Continue the passage on conceptual change and folk science, picking up right after its final sentence; it comes first below, ahead of the lines.

--- Extract provided ---
# # # # #

Several developmental puzzles remain to be explained. One question concerns the role of the detection of local anomalies, inconsistencies, and causal ambiguities. We have seen that even adults tolerate considerable amounts of contradictions in larger belief systems that seem to be a somewhat motley collection of conceptual fragments with lots of theoretical holes and gaps. Yet inconsistencies and contradictions are also often said to be “the engines the drive conceptual change” in young children (Carey, 2009). These may primarily occur as local juxtapositions, perhaps often only transiently during a serendipitous coming together of two clashing ideas in explicit thought. Conceptual change may then be triggered in the more abstract schematic skeletal framework as well, perhaps through a heuristic that if a part has a contradiction or if some threshold of several contradictions is exceeded, there may be a problem with the framework as a whole.

What are the broader implications for folk science? In actual practice folk science often involves a “gluing” together of fragments as a local situation suggests, buttressed by notions of relevant supporting experts. For example, if adults are asked to explain how the body turns food into movement, they might have never before tried to come up with such an explanation and may have very little in terms of a preconceived systematic idea beyond the very broad constraints laid down by a “framework theory.” But as the question is posed, they start to assemble various relevant fragments (e.g. chewing, waste, things they have heard about nutrition, some ideas about muscles, etc.) and try to piece them together. That process, and the beliefs that drive it, are powerfully helped by hunches about where they are on thin ice vs. where there is a strong foundation of supporting knowledge, even if they do not know it themselves. This creation of explanations “on the fly” is now receiving more attention in the modeling approaches as well (e.g., Klenk, Friedman, & Forbus, 2008).

# # # # #

--- Supplied data ---
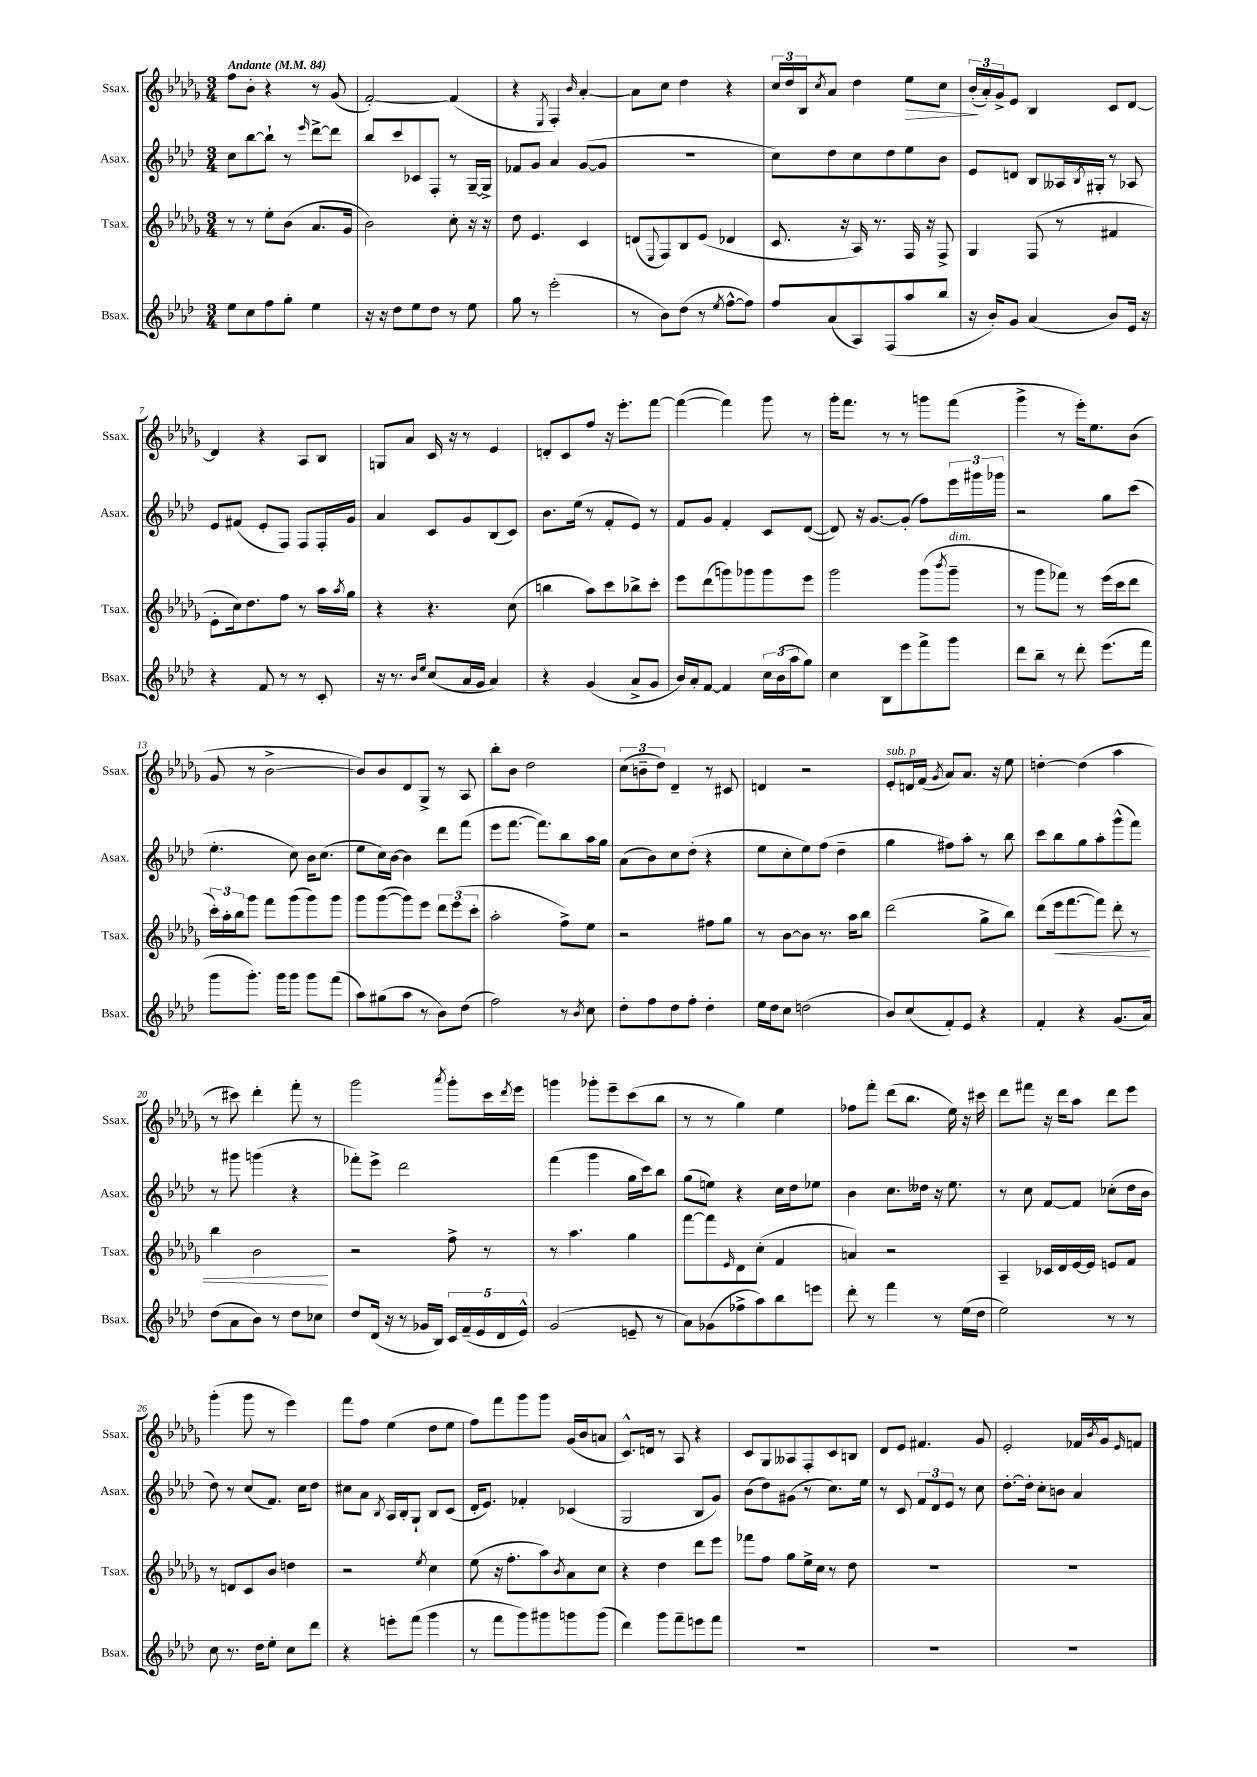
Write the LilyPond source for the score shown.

<<
\new StaffGroup <<
\new Staff = "s0" \with { instrumentName = "Ssax." shortInstrumentName = "Ssax." } {
    \clef treble \key des \major \numericTimeSignature \time 3/4 \tempo "Andante" 4 = 84
    f''8 bes'8-. r4 r8 ges'8( |
    f'2~-.) f'4( |
    r4 \acciaccatura { ees8 } f4-.) \grace { bes'16 } aes'4~-. |
    aes'8 c''8 des''4 r4 |
    \tuplet 3/2 { c''16 des''16 bes16 } \acciaccatura { c''8 } aes'8 des''4 ees''8\> c''8 |
    \tuplet 3/2 { bes'16-.\!( aes'16-.) ges'16-> } ees'8 bes4 c'8 des'8~ |
    des'4 r4 aes8 bes8 |
    g8 aes'8 c'16 r16 r8 ees'4 |
    d'8-. c'8 f''8 r16 ees'''8.-. f'''8~ |
    f'''4~( f'''4) ges'''8 r8 |
    ges'''16-. f'''8. r8 r8 g'''8 f'''8( |
    ges'''4-> r8 ees'''16-.) ees''8. bes'8( |
    ges'8 r8 bes'2~-> |
    bes'8) bes'8 des'8 ges8-> r8 aes8 |
    bes''8-. bes'8 des''2 |
    \tuplet 3/2 { c''8( b'8-- des''8) } des'4-- r8 cis'8 |
    d'4 r2 |
    ees'8-.^\markup { \italic "sub. p" } d'16 f'16( \acciaccatura { ges'8 } aes'8) aes'8. r16 ees''8 |
    d''4~-. d''4( aes''4 |
    r8 cis'''8) des'''4-. f'''8-. r8 |
    ges'''2 \acciaccatura { aes'''8 } ges'''8-. c'''16 \acciaccatura { des'''8 } ees'''16 |
    g'''4 ges'''8-. ees'''8-- c'''8( bes''8 |
    r8 r8 ges''4) ees''4 |
    fes''8 f'''8-. des'''8( bes''8. ees''16) r16 cis'''16 |
    des'''8 fis'''8 r16 des'''16 aes''8 des'''8 ees'''8 |
    ges'''4-.( ges'''8 r8 ees'''4) |
    f'''8 f''8 ees''4( des''8 ees''8 |
    f''8) f'''8 ges'''8 ges'''8 ges'16( bes'16 a'8 |
    c'8.-^) d'16 r8 aes8 r4 |
    c'8 ges8 aeses8 f8-. c'8 b8 |
    des'8 ees'8 fis'4. ges'8 |
    ees'2-. fes'16 \acciaccatura { bes'8 } ges'16 \grace { ees'16 } f'8 \bar "|." |
}
\new Staff = "s1" \with { instrumentName = "Asax." shortInstrumentName = "Asax." } {
    \clef treble \key aes \major \numericTimeSignature \time 3/4
    c''8 bes''8~ bes''8-! r8 \grace { ees'''16 } des'''8~-> des'''8 |
    bes''8 c'''8 ces'8 f8-. r8 g16~-- g16-> |
    fes'8 g'8 aes'4 g'8~( g'8 |
    R2. |
    c''8) des''8 c''8 des''8 ees''8 bes'8 |
    ees'8 d'8 bes8 aeses16 \acciaccatura { bes8 } gis16-. r8 aes8 |
    ees'8 fis'8( ees'8-. f8) f8 f16-. g'16 |
    aes'4 c'8 g'8 bes8( c'8) |
    bes'8. ees''16( r8 f'8-. ees'8) r8 |
    f'8 g'8 f'4-. c'8 des'8~( |
    des'8) r16 g'8.~ g'8-.( f''8) \tuplet 3/2 { ees'''16 gis'''16 ges'''16 } |
    r2 g''8 c'''8( |
    ees''4.-. c''8) bes'16 c''8.( |
    ees''8 c''16) bes'16~ bes'4 des'''8 f'''8( |
    ees'''8 f'''8.~ f'''8.) bes''8 aes''16 g''16 |
    aes'8( bes'8) c''8 des''8-.( r4 |
    ees''8 c''8-. ees''8) f''8( des''4-- |
    g''4 fis''8) aes''8-. r8 bes''8 |
    c'''8 bes''8 g''8 aes''8-. g'''8-^( f'''8) |
    r8 gis'''8 g'''4( r4 |
    fes'''8-.) ees'''8-> des'''2 |
    f'''4( g'''4 g''16 c'''16) bes''8 |
    g''8( e''8) r4 c''16 des''16 ees''8 |
    bes'4 c''8. deses''16 r16 ees''8. |
    r8 c''8 f'8~ f'8 ces''8-.( des''16 bes'16 |
    des''8) r8 c''8( f'8.) c''16 des''8 |
    cis''8 aes'8 \acciaccatura { bes8 } aes16 bes16-. g8-! bes8 c'8( |
    des'16-. ees'8.) fes'4-. ces'4( |
    g2 bes8 g'8) |
    bes'8( des''8) gis'8( r8 c''8.) ees''16 |
    r8 c'8 \tuplet 3/2 { f'8 des'8 ees'8 } r8 c''8 |
    des''8.~-. des''16-. c''8-. b'8 aes'4 \bar "|." |
}
\new Staff = "s2" \with { instrumentName = "Tsax." shortInstrumentName = "Tsax." } {
    \clef treble \key des \major \numericTimeSignature \time 3/4
    r8 r8 ees''8-. bes'8( aes'8. ges'16 |
    bes'2) c''8-. r16 r16 |
    des''8 ees'4. c'4 |
    d'8( \appoggiatura { ees8 } f8) bes8 ees'8( des'4 |
    c'8. r16 aes16) r8. f16 r16 f8-> |
    ges4 f8( r8 fis'4 |
    ees'8-. c''16) des''8. f''8 r8 aes''16 \acciaccatura { aes''8 } ges''16 |
    r4 r4. c''8( |
    b''4 aes''8) c'''8 bes''8-> c'''8-. |
    ees'''8 des'''8( g'''8) ges'''8 ges'''8 ees'''8 |
    ges'''2 ges'''8( \acciaccatura { bes'''8 } ges'''8--^\markup { \italic "dim." } |
    r8 ges'''8 fes'''8) r8 ees'''16( c'''16 des'''8 |
    \tuplet 3/2 { c'''16-.) aes''16-. bes''16 } ges'''8 f'''8 ges'''8( ges'''8) ges'''8 |
    ges'''8 ges'''8~( ges'''8) ees'''8 \tuplet 3/2 { des'''8 ees'''8( c'''8-. } |
    aes''2-. f''8->) ees''8 |
    r2 fis''8 ges''8 |
    r8 bes'8~ bes'8 r8. aes''16 bes''8 |
    des'''2( ges''8-> bes''8) |
    des'''8( ees'''16\< f'''8.~ f'''8) des'''8-. r8 |
    bes''4 bes'2\! |
    r2 f''8-> r8 |
    r8 aes''4. ges''4 |
    f'''8~ f'''8 \grace { ees'16 } des'8 c''8-.( f'4 |
    a'4) r2 |
    aes4-- ces'16 des'16 ees'16~ ees'16 e'8 f'8 |
    r8 d'8 c'8 bes'8 d''4 |
    r2 \acciaccatura { ees''8 } c''4 |
    ees''8( r16 f''8.-. aes''8) \acciaccatura { bes'8 } aes'8 c''8 |
    r4 des''4 des'''8 ees'''8 |
    fes'''8 f''8 ges''8 ees''16-> c''16 r8 des''8 |
    R2. |
    R2. \bar "|." |
}
\new Staff = "s3" \with { instrumentName = "Bsax." shortInstrumentName = "Bsax." } {
    \clef treble \key aes \major \numericTimeSignature \time 3/4
    ees''8 c''8 f''8 g''8-. ees''4 |
    r16 r16 des''8 ees''8 des''8 r8 ees''8 |
    g''8 r8 ees'''2-.( |
    r8 bes'8) des''8( r8 \acciaccatura { ees''8 } f''8~-^ f''8) |
    f''8 aes'8( aes8) f8( aes''8 bes''8 |
    r16 bes'16-.) g'8 aes'4( bes'8) ees'16 r16 |
    r4 f'8 r8 r8 c'8-. |
    r16 r8. \grace { bes'16 ees''16 } c''8( aes'16 g'16 aes'4) |
    r4 g'4( aes'8-> g'8 |
    bes'16) aes'16-. f'8~ f'4 \tuplet 3/2 { c''16 bes'16( aes''16 } g''8) |
    c''4 bes8 ees'''8 f'''8-> g'''8 |
    des'''8 bes''8-- r8 des'''8-. ees'''8.( f'''16 |
    g'''8 g'''8.-.) g'''16 g'''8 g'''8 f'''8( |
    aes''8) gis''8( aes''8 r8 bes'8) des''8( |
    f''2) r8 \acciaccatura { bes'8 } c''8 |
    des''8-. f''8 des''8 f''8-. des''4-. |
    ees''16 des''16 c''8 d''2( |
    bes'8) c''8( f'8-.) ees'8 r4 |
    f'4-. r4 g'8.( aes'16) |
    des''8( aes'8 bes'8) r8 des''8 ces''8 |
    des''8 des'16( r16 r8 ges'16 bes16) \tuplet 5/4 { c'16 f'16--( ees'16 des'16 ees'16-^) } |
    g'2( e'8-- r8 |
    aes'8) ges'8( fes''8-> aes''8) bes''8 e'''8 |
    des'''8-. r8 f'''4 r8 ees''16( des''16 |
    ees''2) r8 r8 |
    c''8 r8. des''16 ees''8-. c''8 des'''8 |
    r4 e'''8-. f'''8( g'''4 |
    r8 f'''8 g'''8) gis'''8 g'''8 g'''8( |
    des'''4) g'''8 f'''8-- e'''8 f'''8 |
    R2. |
    R2. |
    R2. \bar "|." |
}
>>
>>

# # # # #

--- Expected output ---
How do all the elements that make up a folk science fit together into a system that has some efficacy for its users? The suggestion here is that the array of elements may be far larger than it might appear at first and that such an array is needed to support the highly impoverished nature of local specific intuitive “theories.” Children and adults alike seem to have very broad and extremely schematic orientations towards domains and a sense of causal patternings that both suggest where expertise is needed and point a person towards the likely expert cluster. They also have abilities to evaluate sources of information as well as to reflect on their own ways of acquiring knowledge. Given the presence of all these abilities in young children and given how similar they are to many of the key features that make formal science succeed, it seems likely that such abilities are a foundational part of what makes folk science feasible.

Folk science in technological cultures may also carry within it notions of formal science that are absent in more traditional cultures. Thus, the average layperson in North America or Europe may have well-entrenched ideas about the discipline known as `science' itself. This may not make a difference in terms of how chains of deference are set up, but it is certainly a topic of interest for future studies. Perhaps in traditional cultures there are notions about legitimate areas of expertise and about experts as well, but those areas of expertise are organized in ways that reflect that culture's specific epistemological orientations.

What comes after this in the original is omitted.